Tuesday, March 11, 2008

Seeing is Knowing

There was a paragraph in the section I was reading today in "A Course in Miracles" that I think best describes what I have been experiencing with the lessons the last couple of days. "The miracle makes no distinction among degrees of misperception. It is a device for perception correction, effective quite apart from either the degree or the direction of the error. This is its true indiscriminateness."

So far, I understand a miracle as true perception. You can only have true perception by giving all of your attention to the moment. In the book there are many examples given of what miracles are. The one thing these examples have in common is they describe the effect of miracles on the consciousness. The effect is the identification as a spiritual being rather than a physical body. Identifying as a spiritual being is the awareness that there is never a separation between the Self and God or that anyone is truly separate from anyone else or anything. When the attention is fully in the moment this is an obvious truth and the awareness is natural. Whew, that was a mouthful!
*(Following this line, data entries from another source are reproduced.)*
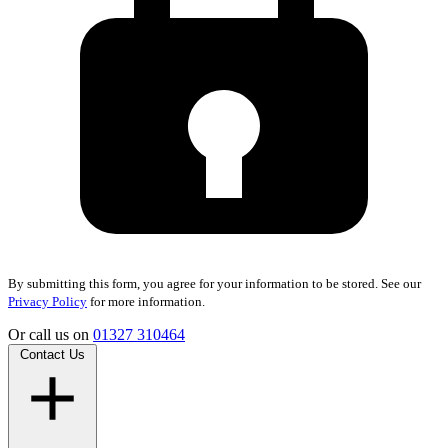
By submitting this form, you agree for your information to be stored. See our
Privacy Policy
for more information.
Or call us on
01327 310464
Contact Us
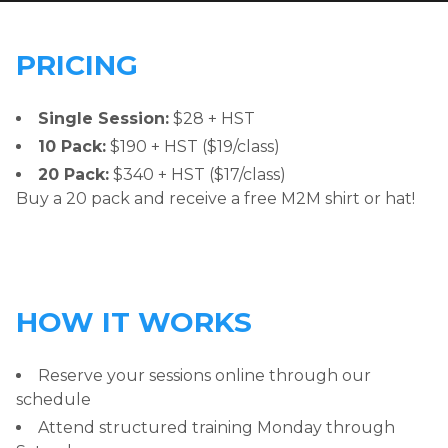
PRICING
Single Session:
$28 + HST
10 Pack:
$190 + HST ($19/class)
20 Pack:
$340 + HST ($17/class)
Buy a 20 pack and receive a free M2M shirt or hat!
HOW IT WORKS
Reserve your sessions online through our
schedule
Attend structured training Monday through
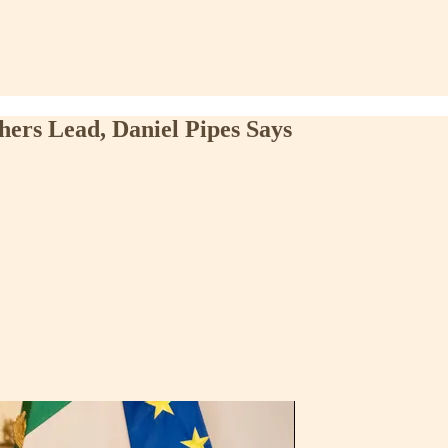
thers Lead, Daniel Pipes Says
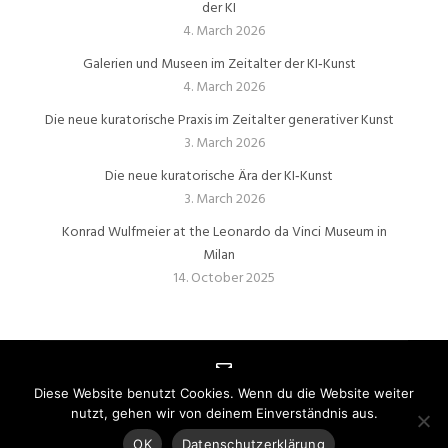
der KI
4. March 2026
Galerien und Museen im Zeitalter der KI‑Kunst
4. March 2026
Die neue kuratorische Praxis im Zeitalter generativer Kunst
3. March 2026
Die neue kuratorische Ära der KI‑Kunst
3. March 2026
Konrad Wulfmeier at the Leonardo da Vinci Museum in
Milan
14. October 2025
Diese Website benutzt Cookies. Wenn du die Website weiter
nutzt, gehen wir von deinem Einverständnis aus.
IMPRESSUM
|
DATENSCHUTZ
| Webseite mit
realisiert von
PIXELBRETT | Die Full-Service Werbeagentur
OK
Datenschutzerklärung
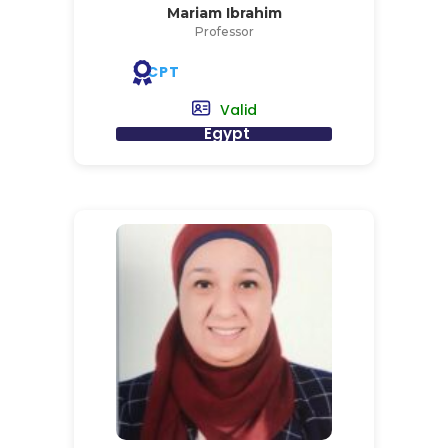
Mariam Ibrahim
Professor
CPT
Valid
Egypt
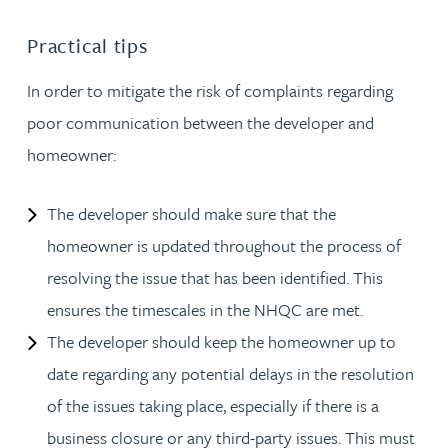
Practical tips
In order to mitigate the risk of complaints regarding
poor communication between the developer and
homeowner:
The developer should make sure that the
homeowner is updated throughout the process of
resolving the issue that has been identified. This
ensures the timescales in the NHQC are met.
The developer should keep the homeowner up to
date regarding any potential delays in the resolution
of the issues taking place, especially if there is a
business closure or any third-party issues. This must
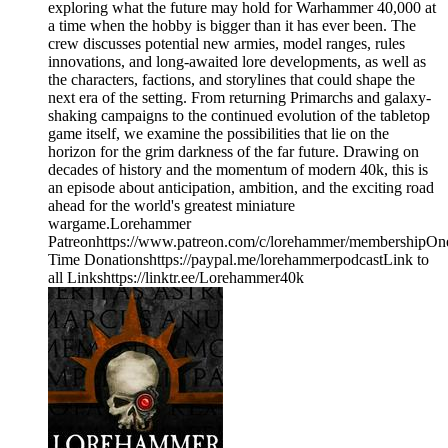
exploring what the future may hold for Warhammer 40,000 at
a time when the hobby is bigger than it has ever been. The
crew discusses potential new armies, model ranges, rules
innovations, and long-awaited lore developments, as well as
the characters, factions, and storylines that could shape the
next era of the setting. From returning Primarchs and galaxy-
shaking campaigns to the continued evolution of the tabletop
game itself, we examine the possibilities that lie on the
horizon for the grim darkness of the far future. Drawing on
decades of history and the momentum of modern 40k, this is
an episode about anticipation, ambition, and the exciting road
ahead for the world's greatest miniature
wargame.Lorehammer
Patreonhttps://www.patreon.com/c/lorehammer/membershipOn
Time Donationshttps://paypal.me/lorehammerpodcastLink to
all Linkshttps://linktr.ee/Lorehammer40k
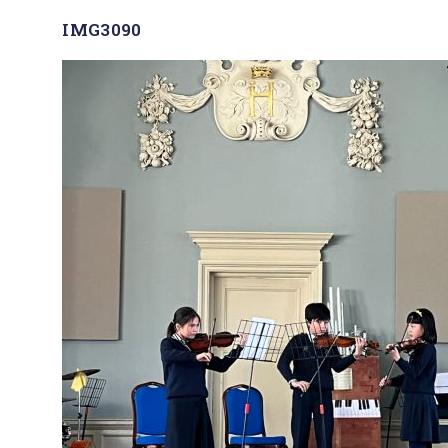
IMG3090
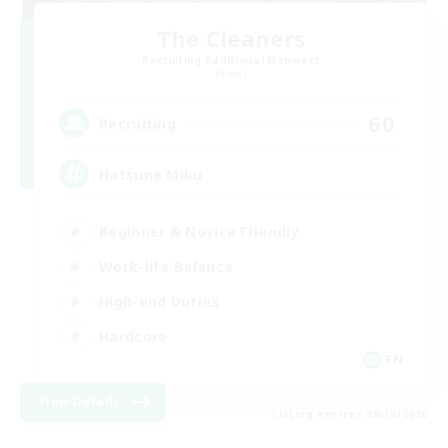
The Cleaners
Recruiting Additional Members
Primal
60
Recruiting
Hatsune Miku
Beginner & Novice Friendly
Work-life Balance
High-end Duties
Hardcore
EN
View Details
Listing expires 08/30/2026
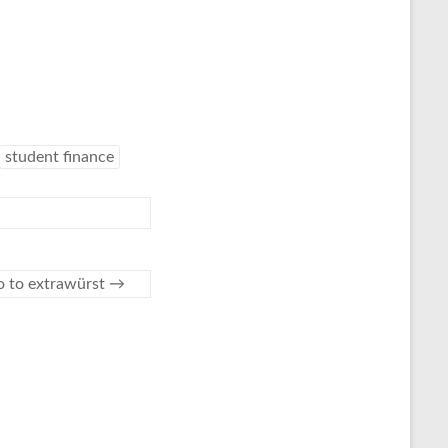
student finance
o to extrawürst
→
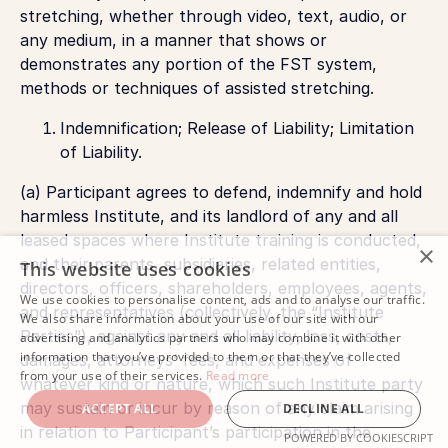
stretching, whether through video, text, audio, or
any medium, in a manner that shows or
demonstrates any portion of the FST system,
methods or techniques of assisted stretching.
Indemnification; Release of Liability; Limitation
of Liability.
(a) Participant agrees to defend, indemnify and hold
harmless Institute, and its landlord of any and all
leased spaces where Institute training is conducted,
×
and their parents, subsidiaries, related entities,
This website uses cookies
directors, officers, shareholders, employees, agents,
We use cookies to personalise content, ads and to analyse our traffic.
and representatives (collectively, the “Institute
We also share information about your use of our site with our
Parties”), against any and all liability, loss, costs,
advertising and analytics partners who may combine it with other
information that you’ve provided to them or that they’ve collected
damages, attorneys’ fees, and expenses of
from your use of their services.
Read more
whatever kind or nature, which such Institute party
may sustain or incur by reason of any claim arising
ACCEPT ALL
DECLINE ALL
in relation to Participant’s participation in the
POWERED BY COOKIESCRIPT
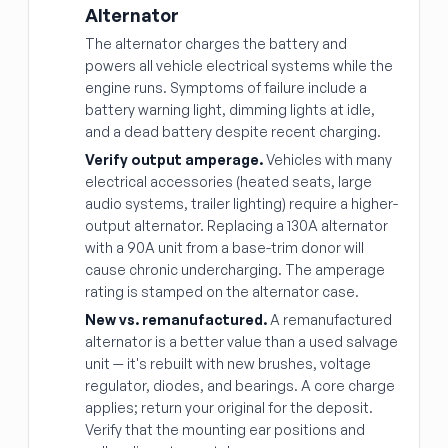
Alternator
The alternator charges the battery and
powers all vehicle electrical systems while the
engine runs. Symptoms of failure include a
battery warning light, dimming lights at idle,
and a dead battery despite recent charging.
Verify output amperage.
Vehicles with many
electrical accessories (heated seats, large
audio systems, trailer lighting) require a higher-
output alternator. Replacing a 130A alternator
with a 90A unit from a base-trim donor will
cause chronic undercharging. The amperage
rating is stamped on the alternator case.
New vs. remanufactured.
A remanufactured
alternator is a better value than a used salvage
unit — it's rebuilt with new brushes, voltage
regulator, diodes, and bearings. A core charge
applies; return your original for the deposit.
Verify that the mounting ear positions and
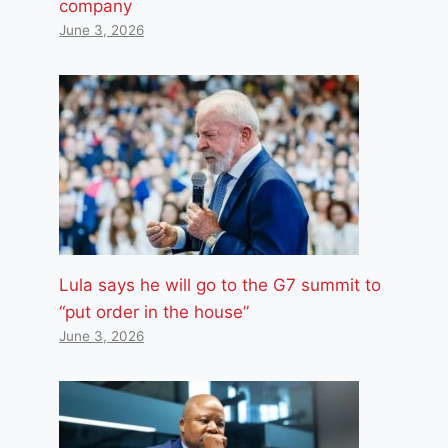
company
June 3, 2026
Lula says he will go to the G7 summit to
“put order in the house”
June 3, 2026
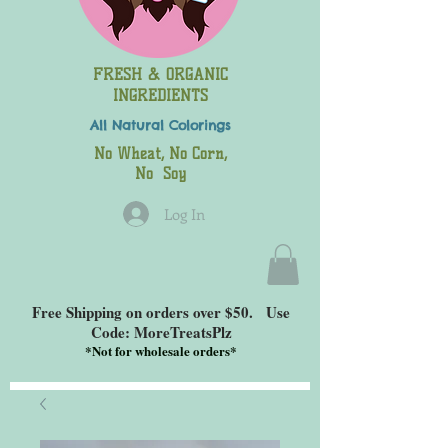
FRESH & ORGANIC
INGREDIENTS
All Natural
Colorings
No Wheat, No Corn,
No Soy
Log In
Free Shipping on orders over $50. Use
Code: MoreTreatsPlz
*
Not for wholesale orders*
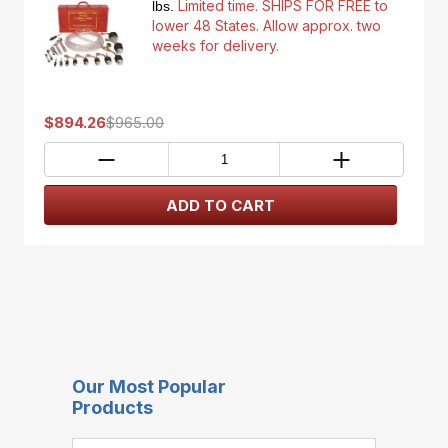
Limited time. SHIPS FOR FREE to
lbs.
lower 48 States. Allow approx. two
weeks for delivery.
$894.26
$965.00
Our Most Popular
Products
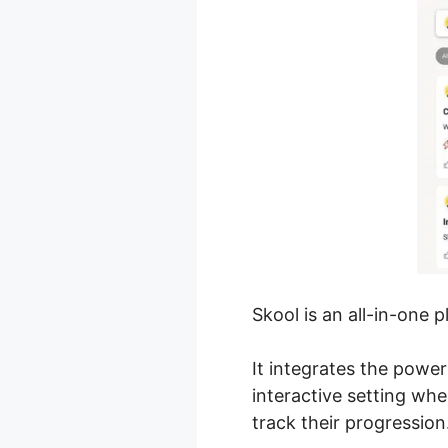
Skool is an all-in-one 
It integrates the power
interactive setting w
track their progression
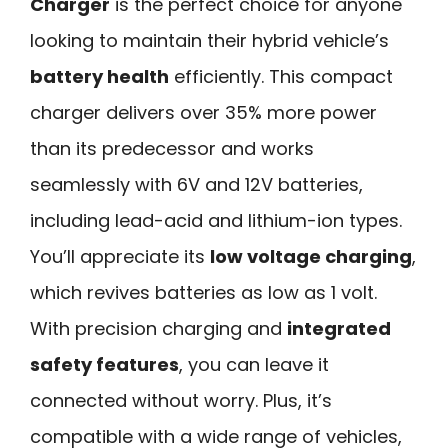
Charger
is the perfect choice for anyone
looking to maintain their hybrid vehicle’s
battery health
efficiently. This compact
charger delivers over 35% more power
than its predecessor and works
seamlessly with 6V and 12V batteries,
including lead-acid and lithium-ion types.
You’ll appreciate its
low voltage charging
,
which revives batteries as low as 1 volt.
With precision charging and
integrated
safety features
, you can leave it
connected without worry. Plus, it’s
compatible with a wide range of vehicles,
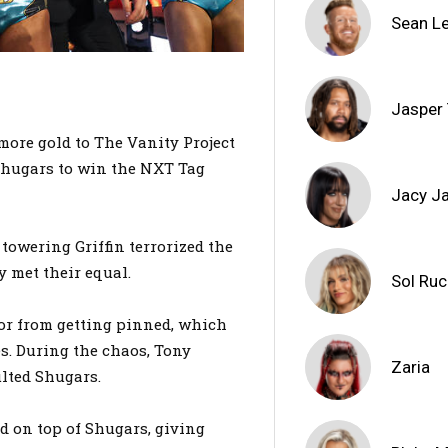
Sean L
Jasper
ore gold to The Vanity Project
 Shugars to win the NXT Tag
Jacy J
towering Griffin terrorized the
y met their equal.
Sol Ru
r from getting pinned, which
s. During the chaos, Tony
Zaria
lted Shugars.
d on top of Shugars, giving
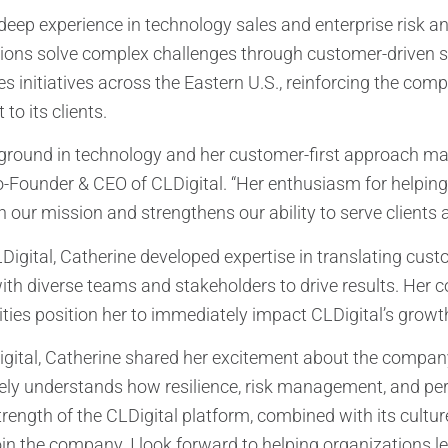
deep experience in technology sales and enterprise risk and
ions solve complex challenges through customer-driven solu
les initiatives across the Eastern U.S., reinforcing the c
to its clients.
ground in technology and her customer-first approach make
-Founder & CEO of CLDigital. “Her enthusiasm for helping 
h our mission and strengthens our ability to serve clients 
LDigital, Catherine developed expertise in translating cust
ith diverse teams and stakeholders to drive results. Her 
ities position her to immediately impact CLDigital’s growt
gital, Catherine shared her excitement about the company an
ely understands how resilience, risk management, and per
rength of the CLDigital platform, combined with its cultur
join the company. I look forward to helping organizations l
The exercises in the lessons have the natural effect of placing my attention in the moment. It really is so easy and the word "natural" I've already used a couple of times in this entry is the best word to describe my experience. Being so natural, why haven't I experienced being fully in the moment more often? The answer is a simple one... I'm just so distracted all the time. And not by anyone but myself. It's my fears, doubts, judgments, beliefs, prejudices, physical pain, insecurity, feeling lonely, habits, wants, needs, thinking I'm in control, I really could go on and on. And doesn't all of these distractions describe the human experience? Maybe more accurately, this describes the experience of being a physical body living in a physical environment with the knowledge that the end is inevitable. Well, I don't want to live like that anymore. I really have been given enough reasons from my spiritual experiences to know that I am a spiritual being having a physical experience. I'm just so stubborn though.

I've also been reading a book on Buddhism. It's called "Buddhism, Plain and Simple". It seems to go right along so well with "A Course in Miracles". Today I was reading a section of the book that was an overview of The Eightfold Path. In explaining the second aspect of the Path, right intention, the author related a story. I will paraphrase. It was a story of Socrates. He wanted to see if a young man that had come to him for instruction had the resolve to search for truth. He asked the man to follow him into the river and then suddenly took hold of him and held him under the water. Of course the young man struggled to get loose and come up for air. Socrates let him go and said, "When you fight for truth as you fight for breath, come back and I'll teach you."

I have been struggling against the inevitable, i.e. death, my whole life with sporadic interruptions of truth and now I feel I have the conviction to fight for truth. The author uses the phrase right seeing quite a bit to describe what Buddhism is all about. This is also what "The Course in Miracles" seems to be about (right seeing). To really see you have to have your attention in the moment. You have to pay attention to what is really going on, not what you think is going on or what you think someone else thinks is going on. What I'm saying is I need to let go of all of those distractions I listed earlier to see the truth. I succeeded in doing that today with a problem my fiance and I have been having. I feel like I've solved the problem and that it never was a problem to begin with.

This morning as we were discussing this problem it seemed unresolvable. We were at an impasse. So, after he left for work this morning I was able to remove myself from the situation. Step back or look at it from above. I let go of my emotions attached to the situation and my thoughts of being right or wrong and just looked at it for what it was. I realized the whole source of the problem is that we are individuals (this is true), but we expect each other to act, feel and think the same (this is delusional).

We all come into this life with different talents, abilities and understandings of different degrees. However, we are all, whether understanding consciously or unconsciously, moving toward the same goal and facing the same core challenges of being in a physical body. Sure, there are many unproductive actions and attitudes my fiance and I both need to change, but no matter how we act or what we do we can never force each other to change. So my solution: I know that we want to be together but just want to have an easier more pleasant time of it. Maybe if we just let each other be who we are and give each other permission to change in our own time we would naturally appreciate and respect each other more. I think that just this letting go of how we expect each other to be, the changes that are needed will happen... naturally.

Maybe, I should have titled this blog "Naturally".